§ TEXTO PARA REVISIÓN
+ + + + +

11/01/2024
COMPARTIMOS EL CAPÍTULO 1 DE UNA SERIE DE 10 CAPÍTULOS, PUBLICADOS EN EL CUADERNO NO. 15 DE ESTE CENTRO DE ESTUDIOS CON TÍTULO «CUBA, BORDEANDO EL PRECIPICIO».
Seremos Nación y República sólo con una cultura política integrativa
Para algunos es la hora de una responsabilidad suprema a favor de una agenda de concertación, comprometida con los valores de la libertad, la democracia y una reconciliación nacional basada en la necesidad de paz, justicia y transparencia. Mas, para ciertas mayorías, en todo el espectro político, esto sería traidor porque la única solución legítima estaría en aniquilar al adversario, aun acosta de la nación, pues de todos modos la existencia de este priva a los otros de ella. Tamaña barbaridad; además, hasta ahora resulta imposible que la sensatez prefigure una solución.
Pareciera que Cuba muere, pues el país queda desbastado y el agotamiento nacional instala un sentido de incapacidad para cualquier solución cierta y beneficiosa.
Para algunos es la hora de una responsabilidad suprema a favor de una agenda de concertación, comprometida con los valores de la libertad, la democracia y una reconciliación nacional basada en la necesidad de paz, justicia y transparencia. Mas, para ciertas mayorías, en todo el espectro político, esto sería traidor porque la única solución legítima estaría en aniquilar al adversario, aun acosta de la nación, pues de todos modos la existencia de este priva a los otros de ella. Tamaña barbaridad; además, hasta ahora resulta imposible que la sensatez prefigure una solución.

+ + + + +

§ TAREA ASIGNADA 1
Enumera las necesidades en que, según el texto sobre la cultura política en Cuba, se basa la reconciliación nacional.
§ TAREA ASIGNADA 2
Prolonga el texto sobre la cultura política en Cuba a partir de su última oración.
El material que sigue no es necesario.

§ SECCIÓN DE DATOS
+ + + + +

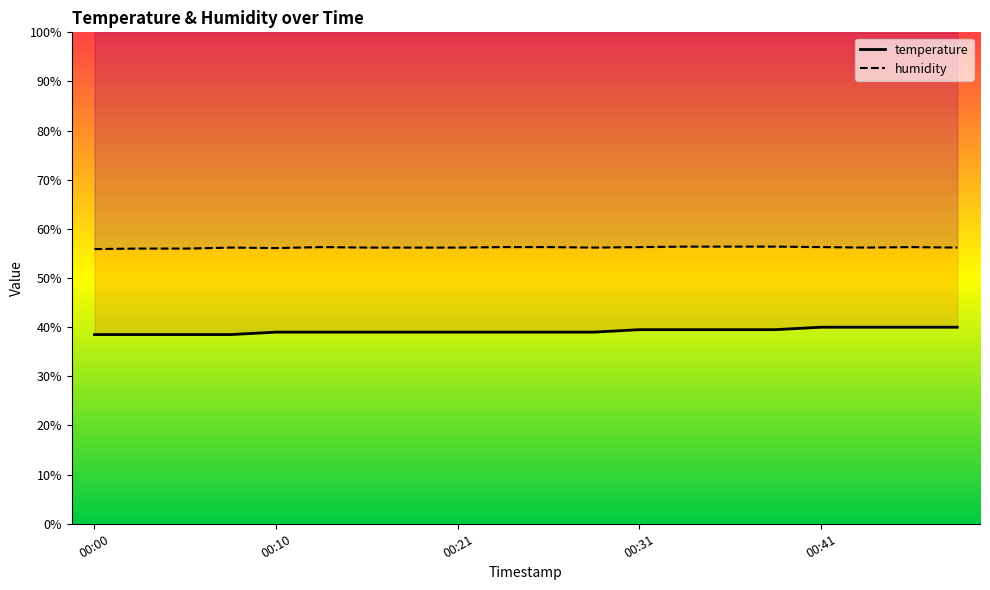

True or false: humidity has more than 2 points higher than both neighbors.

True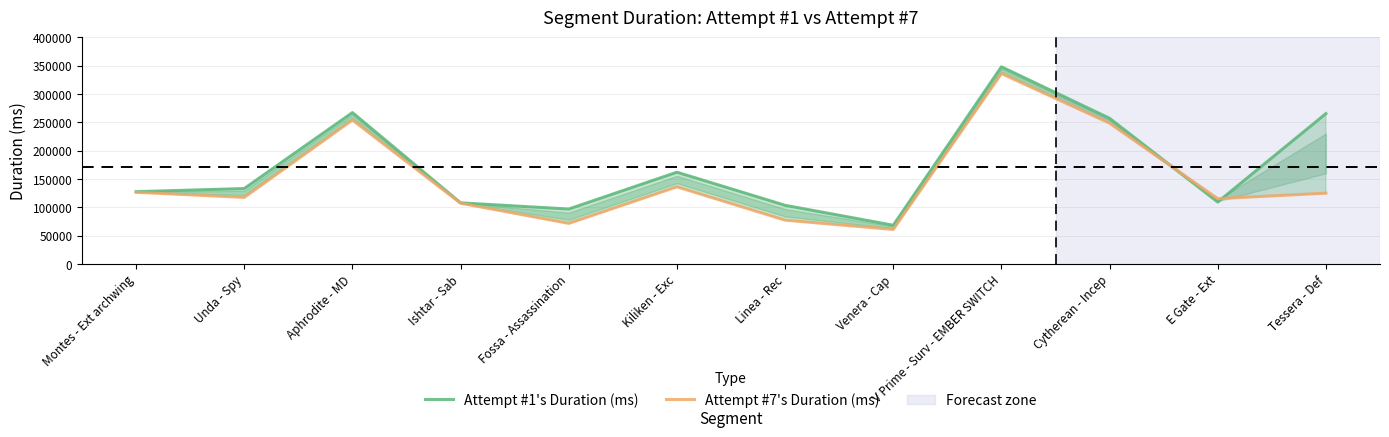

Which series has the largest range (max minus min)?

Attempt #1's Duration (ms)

+ + + + +

§ RESULTADO 1
Paz, justicia y transparencia.

§ RESULTADO 2
Esclarecer las causas de tal yerro también conduce a la historia y la cultura. De lo contrario, quizá exclusivamente transitemos de un error a otro error, o quedemos en algún presente perpetuo, incluso cada vez más ignominioso.
Para Jorge Mañach (1898-1961), importante intelectual cubano, cuando Cuba logró la independencia, a inicios del siglo XX, su agregado humano no se había solidarizado cabalmente, existía la cultura cubana y había un crecimiento de nuestra identidad, pero no éramos una nación madura. Precisaba que la cultura de un pueblo siempre tiene un momento antes y un momento después de consolidarse como nación y nosotros aún estábamos en el primero.
Aclaraba que un pueblo es elevado al rango de nación cuando logra una identidad propia, o sea, un conjunto de características que lo hacen diferente del resto de las sociedades. Sin embargo, afirmaba, su madurez es alcanzada únicamente cuando su conciencia colectiva cuenta con un rico legado de memorias y el consentimiento actual de vivir juntos y sacrificarse para seguir haciendo valer la herencia que se recibió indivisa, logrando integrarse solidariamente en este empeño.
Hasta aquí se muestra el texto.